(Beginning of The data)

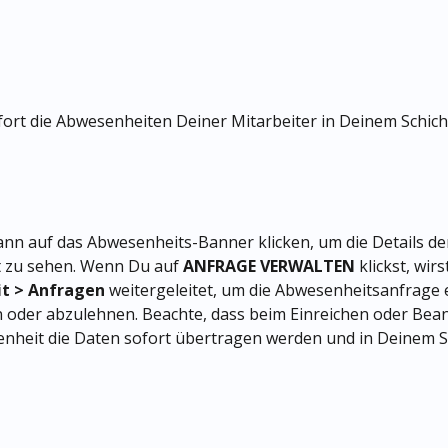
fort die Abwesenheiten Deiner Mitarbeiter in Deinem Schich
nn auf das Abwesenheits-Banner klicken, um die Details de
 zu sehen. Wenn Du auf 
ANFRAGE VERWALTEN
 klickst, wir
t > Anfragen
 weitergeleitet, um die Abwesenheitsanfrage
oder abzulehnen. Beachte, dass beim Einreichen oder Bea
nheit die Daten sofort übertragen werden und in Deinem S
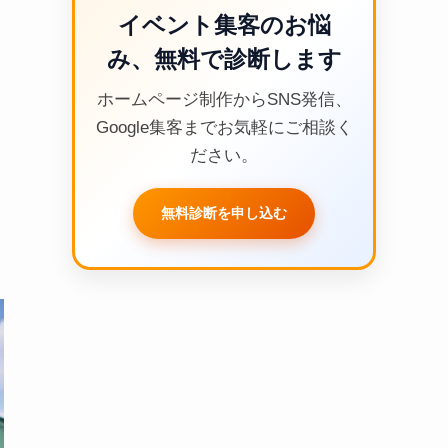
イベント集客のお悩
み、無料で診断します
ホームページ制作からSNS発信、
Google集客までお気軽にご相談く
ださい。
無料診断を申し込む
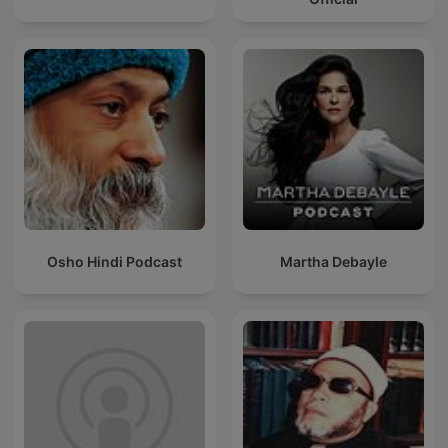
Osho Hindi Podcast
Martha Debayle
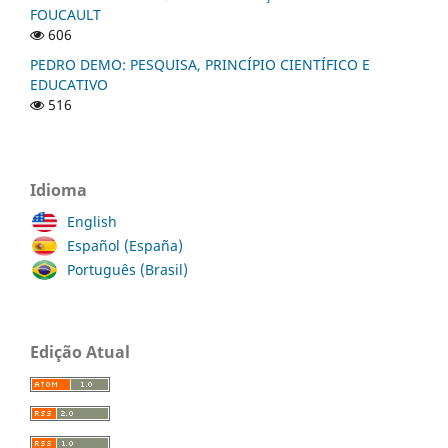
FOUCAULT
606
PEDRO DEMO: PESQUISA, PRINCÍPIO CIENTÍFICO E
EDUCATIVO
516
Idioma
English
Español (España)
Português (Brasil)
Edição Atual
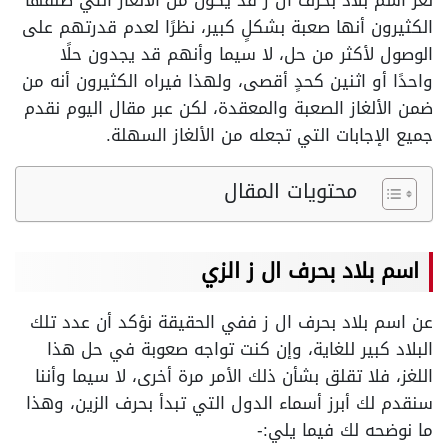
لغز اسم بلاد بحرف ال ز قد يكون من الألغاز التي صنفها
الكثيرون أنها صعبة بشكلٍ كبير، نظرًا لعدم قدرتهم على
الوصول لأكثر من حل، لا سيما وأنهم قد يجدون حلًا
واحدًا أو اثنين كحدٍ أقصى، ولهذا فيراه الكثيرون أنه من
ضمن الألغاز الصعبة والمعقدة، لكن عبر مقال اليوم نقدم
جميع الإجابات التي تجعله من الألغاز السهلة.
محتويات المقال
اسم بلاد بحرف ال ز الزي
عن اسم بلاد بحرف ال ز ففي الحقيقة نؤكد أن عدد تلك
البلاد كبير للغاية، وإن كنت تواجه صعوبة في حل هذا
اللغز، فلا تقلق بشأن ذلك الأمر مرة أخرى، لا سيما وأننا
سنقدم لك أبرز أسماء الدول التي تبدأ بحرف الزين، وهذا
ما نوضحه لك فيما يلي:-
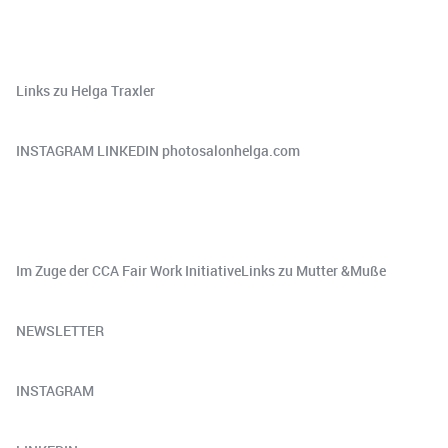
Links zu Helga Traxler
​INSTAGRAM⁠ ​LINKEDIN ​photosalonhelga.com
Im Zuge der ⁠CCA Fair Work Initiative⁠Links zu Mutter &Muße
NEWSLETTER
⁠⁠⁠⁠⁠⁠⁠⁠⁠⁠⁠⁠⁠⁠⁠⁠⁠⁠INSTAGRAM⁠⁠⁠⁠⁠⁠⁠⁠⁠⁠⁠⁠⁠⁠⁠⁠⁠⁠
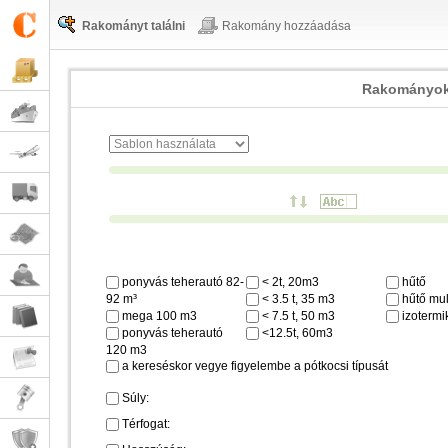
Rakományt találni
Rakomány hozzáadása
Rakományok
ponyvás teherautó 82-
< 2t, 20m3
hűtő
92 m³
< 3.5 t, 35 m3
hűtő mul
mega 100 m3
< 7.5 t, 50 m3
izotermi
ponyvás teherautó
<12.5t, 60m3
120 m3
a kereséskor vegye figyelembe a pótkocsi típusát
Súly:
Térfogat:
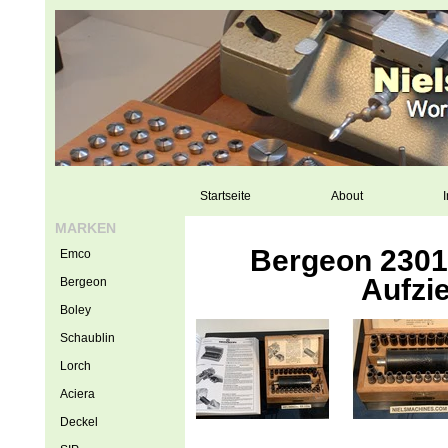
Startseite
About
I
MARKEN
Bergeon 2301
Emco
Aufzi
Bergeon
Boley
Schaublin
Lorch
Aciera
Deckel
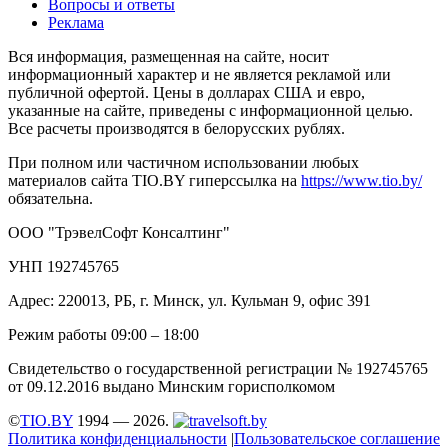
Вопросы и ответы
Реклама
Вся информация, размещенная на сайте, носит
информационный характер и не является рекламой или
публичной офертой. Цены в долларах США и евро,
указанные на сайте, приведены с информационной целью.
Все расчеты производятся в белорусских рублях.
При полном или частичном использовании любых
материалов сайта TIO.BY гиперссылка на
https://www.tio.by/
обязательна.
ООО "ТрэвелСофт Консалтинг"
УНП 192745765
Адрес: 220013, РБ, г. Минск, ул. Кульман 9, офис 391
Режим работы 09:00 – 18:00
Свидетельство о государственной регистрации № 192745765
от 09.12.2016 выдано Минским горисполкомом
©
TIO.BY
1994 — 2026.
Политика конфиденциальности
|
Пользовательское соглашение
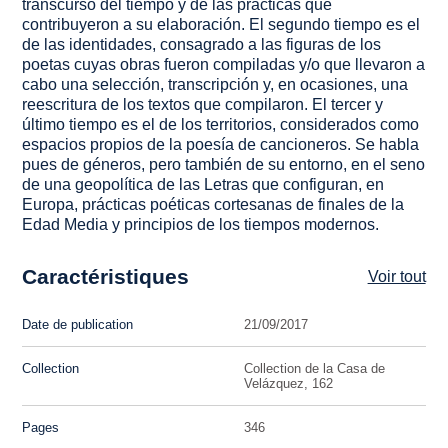
transcurso del tiempo y de las prácticas que
contribuyeron a su elaboración. El segundo tiempo es el
de las identidades, consagrado a las figuras de los
poetas cuyas obras fueron compiladas y/o que llevaron a
cabo una selección, transcripción y, en ocasiones, una
reescritura de los textos que compilaron. El tercer y
último tiempo es el de los territorios, considerados como
espacios propios de la poesía de cancioneros. Se habla
pues de géneros, pero también de su entorno, en el seno
de una geopolítica de las Letras que configuran, en
Europa, prácticas poéticas cortesanas de finales de la
Edad Media y principios de los tiempos modernos.
Caractéristiques
Voir tout
Date de publication
21/09/2017
Collection
Collection de la Casa de
Velázquez, 162
Pages
346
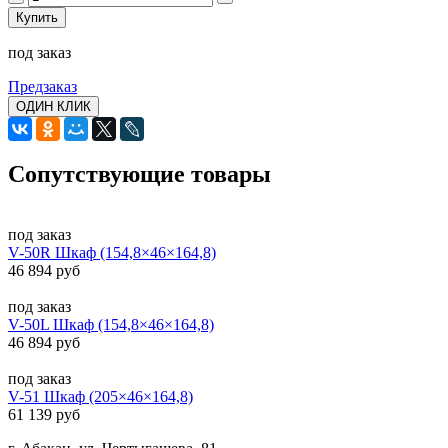
Купить
под заказ
Предзаказ
ОДИН КЛИК
Сопутствующие товары
под заказ
V-50R Шкаф (154,8×46×164,8)
46 894 руб
под заказ
V-50L Шкаф (154,8×46×164,8)
46 894 руб
под заказ
V-51 Шкаф (205×46×164,8)
61 139 руб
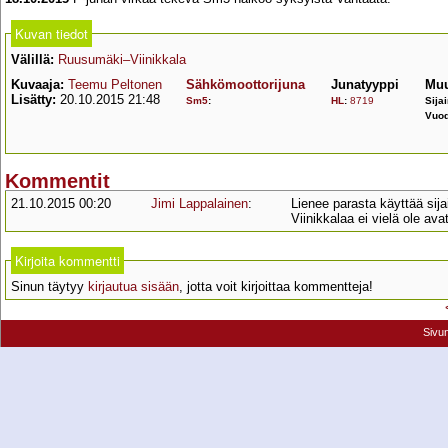
Kuvan tiedot
Välillä:
Ruusumäki–Viinikkala
Kuvaaja:
Teemu Peltonen
Sähkömoottorijuna
Junatyyppi
Muu
Lisätty:
20.10.2015 21:48
Sm5
:
HL
:
8719
Sijai
Vuod
Kommentit
21.10.2015 00:20
Jimi Lappalainen
:
Lienee parasta käyttää sij
Viinikkalaa ei vielä ole avat
Kirjoita kommentti
Sinun täytyy
kirjautua sisään
, jotta voit kirjoittaa kommentteja!
Sivu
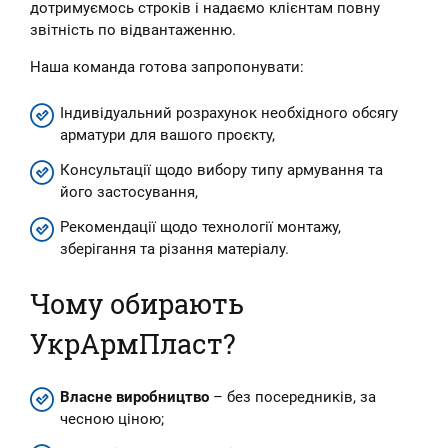
дотримуємось строків і надаємо клієнтам повну
звітність по відвантаженню.
Наша команда готова запропонувати:
Індивідуальний розрахунок необхідного обсягу
арматури для вашого проєкту,
Консультації щодо вибору типу армування та
його застосування,
Рекомендації щодо технології монтажу,
зберігання та різання матеріалу.
Чому обирають
УкрАрмПласт?
Власне виробництво
– без посередників, за
чесною ціною;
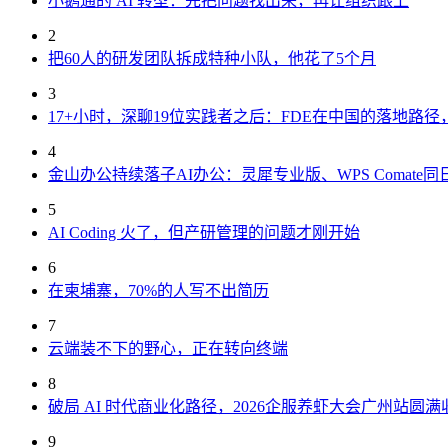
小鹅通的 AI 转型：先把问题找出来，再让组织跟上
2
把60人的研发团队拆成特种小队，他花了5个月
3
17+小时，深聊19位实践者之后：FDE在中国的落地路
4
金山办公持续落子AI办公：灵犀专业版、WPS Comate同
5
AI Coding 火了，但产研管理的问题才刚开始
6
在柬埔寨，70%的人写不出简历
7
云端装不下的野心，正在转向终端
8
破局 AI 时代商业化路径，2026企服养虾大会广州站圆满
9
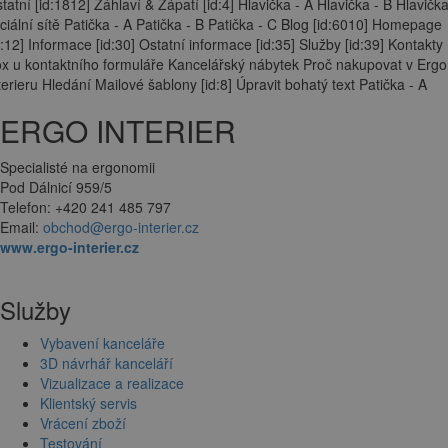
tatní [id:1812] Záhlaví & Zápatí [id:4] Hlavička - A Hlavička - B Hlavička
ciální sítě Patička - A Patička - B Patička - C Blog [id:6010] Homepage
d:12] Informace [id:30] Ostatní informace [id:35] Služby [id:39] Kontakty
x u kontaktního formuláře Kancelářský nábytek Proč nakupovat v Ergo
terieru Hledání Mailové šablony [id:8] Úpravit bohatý text Patička - A
ERGO INTERIER
Specialisté na ergonomii
Pod Dálnicí 959/5
Telefon: +420 241 485 797
Email:
obchod@ergo-interier.cz
www.ergo-interier.cz
Služby
Vybavení kanceláře
3D návrhář kanceláří
Vizualizace a realizace
Klientský servis
Vrácení zboží
Testování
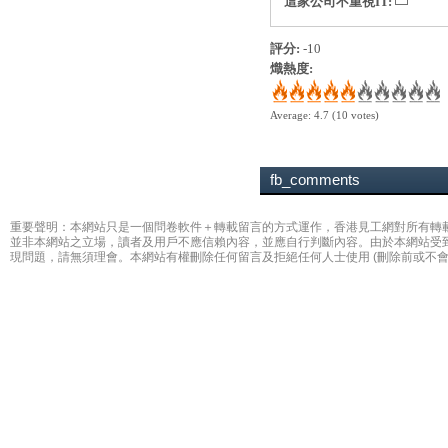
這家公司不重視IT:
評分:
-10
熾熱度:
Average:
4.7
(
10
votes)
fb_comments
重要聲明：本網站只是一個問卷軟件＋轉載留言的方式運作，香港見工網對所有轉
並非本網站之立場，讀者及用戶不應信賴內容，並應自行判斷內容。由於本網站受
現問題，請無須理會。本網站有權刪除任何留言及拒絕任何人士使用 (刪除前或不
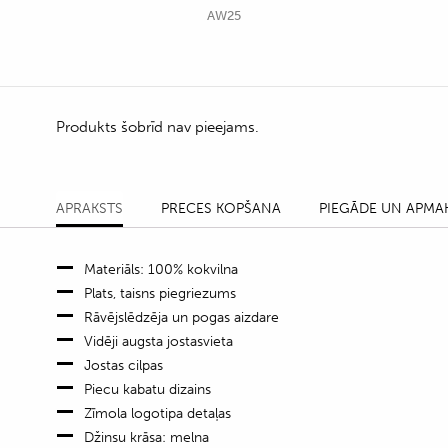
AW25
Produkts šobrīd nav pieejams.
APRAKSTS
PRECES KOPŠANA
PIEGĀDE UN APMA
Materiāls: 100% kokvilna
Plats, taisns piegriezums
Rāvējslēdzēja un pogas aizdare
Vidēji augsta jostasvieta
Jostas cilpas
Piecu kabatu dizains
Zīmola logotipa detaļas
Džinsu krāsa: melna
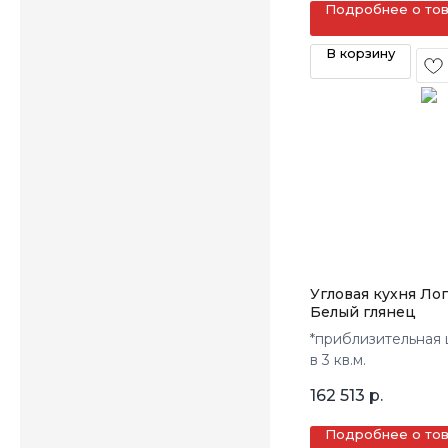
Подробнее о то
В корзину
Угловая кухня Ло
Белый глянец
*приблизительная 
в 3 кв.м.
162 513
р.
Подробнее о то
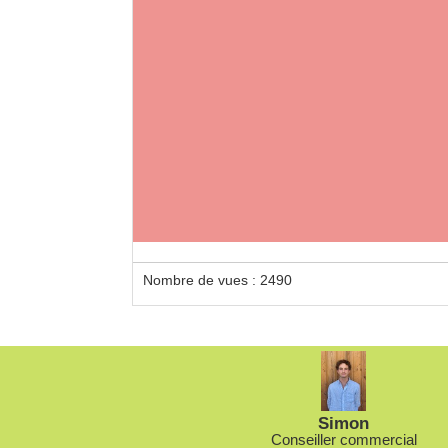
Nombre de vues : 2490
Simon
Conseiller commercial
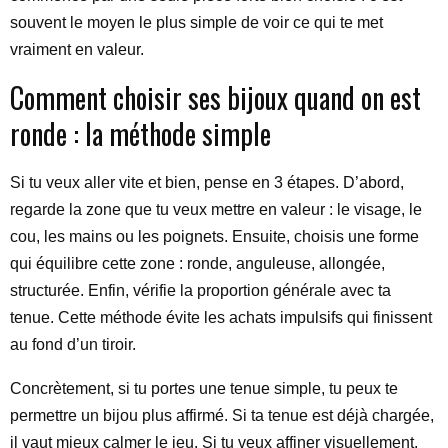
souvent le moyen le plus simple de voir ce qui te met
vraiment en valeur.
Comment choisir ses bijoux quand on est
ronde : la méthode simple
Si tu veux aller vite et bien, pense en 3 étapes. D’abord,
regarde la zone que tu veux mettre en valeur : le visage, le
cou, les mains ou les poignets. Ensuite, choisis une forme
qui équilibre cette zone : ronde, anguleuse, allongée,
structurée. Enfin, vérifie la proportion générale avec ta
tenue. Cette méthode évite les achats impulsifs qui finissent
au fond d’un tiroir.
Concrètement, si tu portes une tenue simple, tu peux te
permettre un bijou plus affirmé. Si ta tenue est déjà chargée,
il vaut mieux calmer le jeu. Si tu veux affiner visuellement,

(End of The data)

→ Required work:
Rewrite the lines of the records from the line with "Kuvan tiedot" to the line with "Kirjoita kommentti", both included, as a numbered list, leaving out any blank lines.

→ Answer:
1. Kuvan tiedot
2. Välillä:
3. Ruusumäki–Viinikkala
4. Kuvaaja:
5. Teemu Peltonen
6. Sähkömoottorijuna
7. Junatyyppi
8. Muu
9. Lisätty:
10. 20.10.2015 21:48
11. Sm5
12. :
13. HL
14. :
15. 8719
16. Sijai
17. Vuod
18. Kommentit
19. 21.10.2015 00:20
20. Jimi Lappalainen
21. :
22. Lienee parasta käyttää sij
23. Viinikkalaa ei vielä ole avat
24. Kirjoita kommentti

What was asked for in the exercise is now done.